Perform a methodical exploration of the abdomen. If hemoabdomen is present, use suction to remove the hemorrhage and improve visualization. Carefully inspect the liver and the remaining abdominal viscera to monitor for presence of gross metastasis. A liver biopsy is indicated in cases of suspected malignancy regardless of gross appearance (see Liver Biopsy). Gently manipulate the spleen out of the body and onto moistened laparotomy sponges. A diseased spleen is often friable and should be carefully handled to prevent rupture. If the omentum is adhered to a splenic mass, divide the adhesions using electrosurgical devices or ligation. Digital dissection is not recommended, as rupture of the splenic mass may occur.
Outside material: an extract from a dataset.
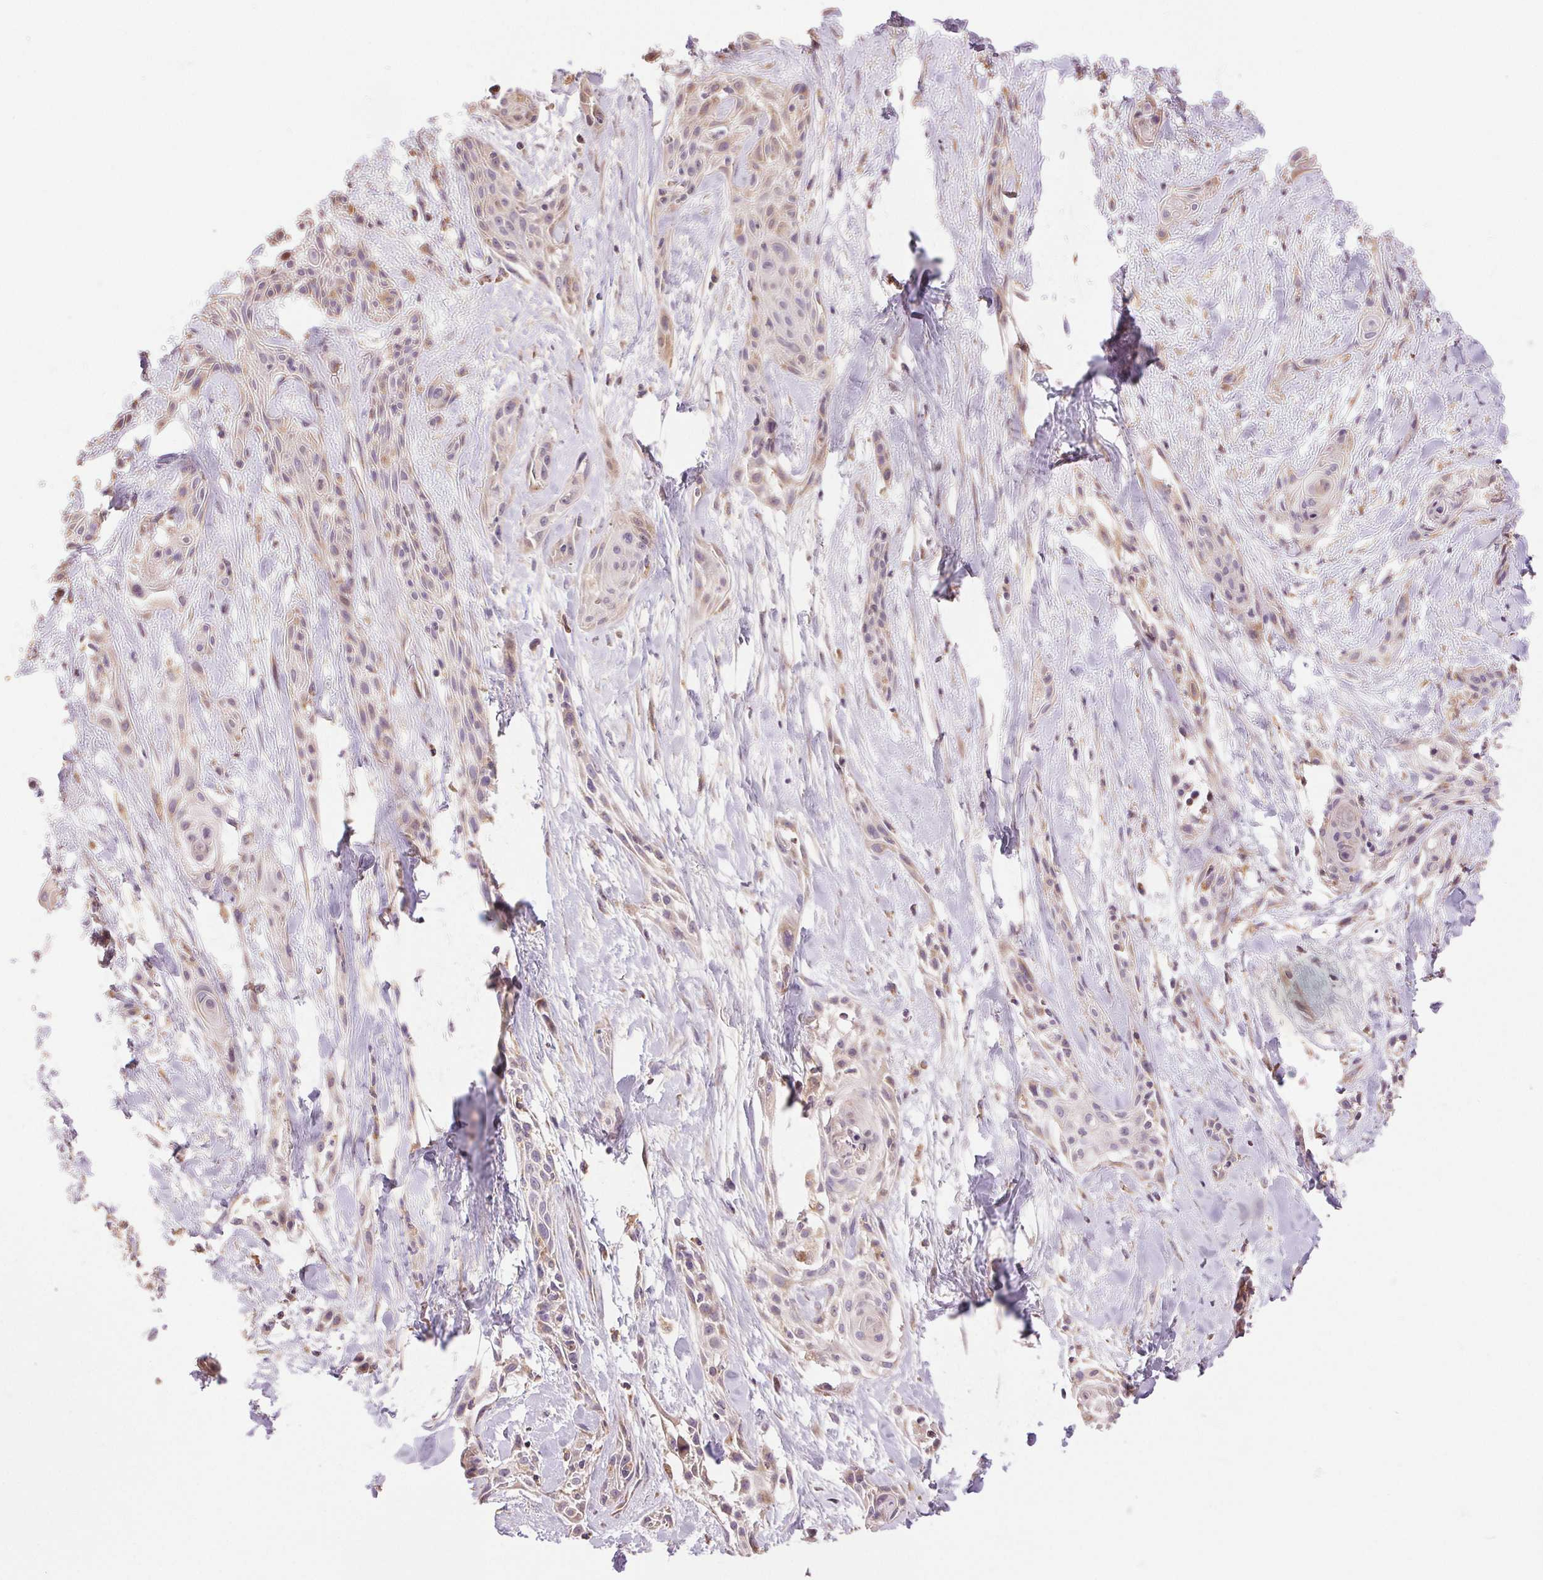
{"staining": {"intensity": "weak", "quantity": "<25%", "location": "cytoplasmic/membranous"}, "tissue": "skin cancer", "cell_type": "Tumor cells", "image_type": "cancer", "snomed": [{"axis": "morphology", "description": "Squamous cell carcinoma, NOS"}, {"axis": "topography", "description": "Skin"}, {"axis": "topography", "description": "Anal"}], "caption": "Immunohistochemical staining of human squamous cell carcinoma (skin) reveals no significant expression in tumor cells. (IHC, brightfield microscopy, high magnification).", "gene": "DGUOK", "patient": {"sex": "male", "age": 64}}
The hilar vessels can be visualized as they enter the splenic parenchyma (A). Using hemostatic forceps, bluntly isolate the vessels (B). Using 3-0 absorbable suture, circumferentially double ligate the hilar pedicles (C and D). Before transecting the vessel, place hemostatic forceps on the pedicle close to the spleen (E); this will help prevent splenic bleeding. Repeat this step for all vessels along the splenic hilus until the spleen is removed (F).
After removing the spleen, biopsy any other grossly abnormal tissue. Check the splenic pedicles and biopsy sites for appropriate hemostasis, then gently lavage with warm sterile saline and evacuate the fluid. Perform routine abdominal closure.
Submit the spleen and tissue for histopathologic evaluation.
IV fluids should be continued postoperatively and matched to meet the patient’s needs. Ongoing monitoring should include serial packed cell volume checks, continuous ECG for assessment of changes in heart rate and rhythm, twice-daily urine output assessment, body weight monitoring, and serial venous blood gas and lactate monitoring. IV opioid analgesics should be administered for at least 24 to 48 hours before weaning or switching to oral analgesic medications. Perioperative antibiotics should not be required for longer than 24 hours unless splenectomy was performed for splenic abscess, in which case antibiotics should be chosen based on results of culture and susceptibility testing and administered for 10 to 14 days.